*** Provided passage

My buddy Tom and I have decided to head down to NYC every weekend. Not only is the social scene...how do I put this...the best in the world but the girls are much hotter. We stumbled across a great rooftop bar in the shadow of the Empire State Building. It was awesome. The girls weren't pretentious. The music wasn't loud. The guys weren't guidos. The drinks were still $12 a piece but you can't have everything, right?

After a night of telling jokes to girls we headed downstairs to get a cab back to our car. By the way, I thought girls are supposed to love a guy with a sense of humor. Apparently these girls didn't understand my brand of humor, which I have been told is quite amusing. But it's like the old adage says: There are plenty of fish in the sea. If I keep throwing the bait out there, then one of those fish will bite. Of course, by fish I mean hot, smart girl but I'm sure you already knew that.

So you are probably wondering what the Tommy Tutone song has to do with this post. Well, as we were getting in the cab I noticed that the cab company's phone number was 777-7777. How cool is that? Why are cab company's the only ones to get phone numbers where all of the digits are the same? This doesn't seem fair to me. If I call the phone company and tell them that I am a new cab company, then can I get a cool phone number too? Wouldn't 111-1111 be awesome? This needs to be explored more.

P.S. My friend Ryan has the phone number (808) 256-9562. Also known as (808) blowjob. Awesome.

Monday, June 12, 2006

Not That There's Anything Wrong With That

What a weekend. My mother always told me that "they" would be knocking down my door. This always meant women would want to go out with me because I am really, really, ridiculously good looking like Derek Zoolander, minus the black lung. Well apparently "they" meant women and men.

My buddy Tom and I spent a lovely afternoon at the Barclays Golf Tournament at the beautiful Westchester Country Club. While we weren't listening to pathetic middle-aged men in the gallery (wearing golf shoes to watch a golf tournament) oogling at Vigay Singh, I was busy picking up the hot Australian XM Satellite Radio girl who was trying to sell me some crappy radio. I mean come on. If I am going to buy a satellite radio, then it certainly isn't going to be an XM. It's going to be a Sirius since not only does it carry Howard Stern but I own Sirius stock.

So what does this have to do with today's post you may ask? Well the night before I was in New York City. I've learned that you have to look good when you go out in New York City but I've also learned that there are two types of women out there. Those that like Sex and The City and those that don't. I prefer the later. Those that like that show are busy gossiping about expensive shoes and sunglasses all while drinking cosmopolitans at the latest chic bar or club. These are the same girls who usually have nothing interesting to say because they are too busy thinking about themselves and think they are better than everyone (See past blog post).

The later group are much more interesting. They have probably read books other than "The Devil Wears Prada" and "The Da Vinci Code". They have probably seen different parts of the world, met different people, and experienced different cultures. They have probably developed their own sense of fashion and strive to be different. Basically they don't need some cheesy supermarket magazine to tell them what clothes to wear. So why am I writing about this? Because in my attempt to meet more interesting, erudite, unpretentious people I have gone back to my roots (see past blog post): the laid-back, alternative, who gives a fuck look.

******

§ **Using the information**:
• a. In the blog text, what does the writer say the second group of women "have probably" done? Give every one.
• b. According to the blog text, what was the cab company's phone number?
• c. Extend the blog text past its final sentence, keeping the same voice.
The records that come next are separate material and not part of the blog text.

*** Dataset

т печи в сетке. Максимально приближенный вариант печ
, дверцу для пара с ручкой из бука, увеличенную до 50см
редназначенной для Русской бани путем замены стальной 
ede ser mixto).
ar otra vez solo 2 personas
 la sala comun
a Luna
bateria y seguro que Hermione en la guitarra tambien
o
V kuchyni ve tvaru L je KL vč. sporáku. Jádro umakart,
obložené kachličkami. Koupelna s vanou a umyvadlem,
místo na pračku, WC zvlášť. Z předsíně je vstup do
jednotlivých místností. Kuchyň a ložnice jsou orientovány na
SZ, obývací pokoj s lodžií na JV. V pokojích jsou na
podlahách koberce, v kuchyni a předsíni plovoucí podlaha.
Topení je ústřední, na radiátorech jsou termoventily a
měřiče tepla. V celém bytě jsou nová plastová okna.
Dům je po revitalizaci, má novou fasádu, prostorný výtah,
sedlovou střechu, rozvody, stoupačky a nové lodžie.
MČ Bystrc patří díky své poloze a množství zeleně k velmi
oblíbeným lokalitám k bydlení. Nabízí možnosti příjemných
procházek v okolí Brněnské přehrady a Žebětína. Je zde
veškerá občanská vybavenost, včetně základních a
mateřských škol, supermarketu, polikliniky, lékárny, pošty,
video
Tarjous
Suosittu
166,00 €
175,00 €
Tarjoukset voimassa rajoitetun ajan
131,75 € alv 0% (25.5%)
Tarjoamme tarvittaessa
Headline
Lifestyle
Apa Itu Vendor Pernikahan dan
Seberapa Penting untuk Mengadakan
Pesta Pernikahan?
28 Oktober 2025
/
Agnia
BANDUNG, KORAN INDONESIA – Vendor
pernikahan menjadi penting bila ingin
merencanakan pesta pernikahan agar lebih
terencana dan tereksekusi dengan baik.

******

§ **List of answers**:
• a.
- Read books other than "The Devil Wears Prada" and "The Da Vinci Code"
- Seen different parts of the world
- Met different people
- Experienced different cultures
- Developed their own sense of fashion

• b. 777-7777

• c.
So anyway, to make a long story short, I was wearing jeans from Gap, my new navy blue Chuck Taylor's (see past blog post), and a sweater from Guess. It was 70% off. As I walking to get in a cab for our long trip back to Connecticut, a guy approaches me and asks me where I got my sweater. "Guess," I reply. He proceeds to grab my shoulder and inform me that it has the most perfect raglan sleeves and that it fits me perfectly. I have no idea what raglan sleeves are but it must be good if a gay guy is telling me. I say thank you and he gets in a cab with his friend/partner. As they are leaving his friend/partner says, "You look perfect, a guaranteed booty call."

Now hear is my dilemma. Should I be totally repulsed that a flaming homosexual grabbed my shoulder and told me how good I look? Or should I be totally flattered that a flaming homosexual grabbed my shoulder and told me how well I dress? I go with the later. I mean he was gay...not that there's there anything wrong with that.

Tuesday, June 06, 2006

Is Three Better Than Two?

Quick observation. Heard on the news recently that a baby was born with three arms. Boy that kids' parents will have their hands full. Anyway, got me thinking about all the weird birth stories we hear everyday on the news; most notably multiple births. Twins, Triplets, Quadruplets, etc. The list goes on and on. My question is as follows: if a mother gives birth to a set of triplets, then are two of those triplets considered twins? Could that mother also say she gave birth to three sets of twins? Could one of the kids say they have two twin brothers or two twin sisters, or a twin brother and sister? This is a deep fundamental question that only someone like W could answer.

Speaking of W. If two hermaphrodites want to get married, then is that considered same-sex marriage or traditional marriage? It sure isn't traditional to me but I couldn't care less, I have more important things to worry about. Actually, I really don't so I will think about it and get back to you.

Have a Happy Tuesday!

Thursday, June 01, 2006

You Try To Do Something Nice...

Quick story. I was in New York yesterday for work. Of course, I was swimming in raw sewage but that's another story. Anyway, it was pretty hot. Making bucks, getting exercise, working outside. Fuckin' A. To combat the heat I started drinking my Aquafina. Personally, I prefer tap water to bottled water but people think that is weird so I won't go into it any further. Anyway, I finish the bottle and proceed to toss it in the nearest trash can. Upon my arrival I notice a homeless woman digging through the trash looking for emtpy bottles and cans to recycle. Being the nice person that I am, I decide to hand the bottle to the woman instead of throwing in the trash can right in front of her face. I politely offer her the bottle and what is her response? She takes it and without even looking at me just tosses it right in the trash can. Think about it, she pulled a total 180 on me. Instead of me throwing it away right in front of her face, she throws it away right in front of my face. Unbelievable. That's the last (and first) time I do anything nice for a homeless person.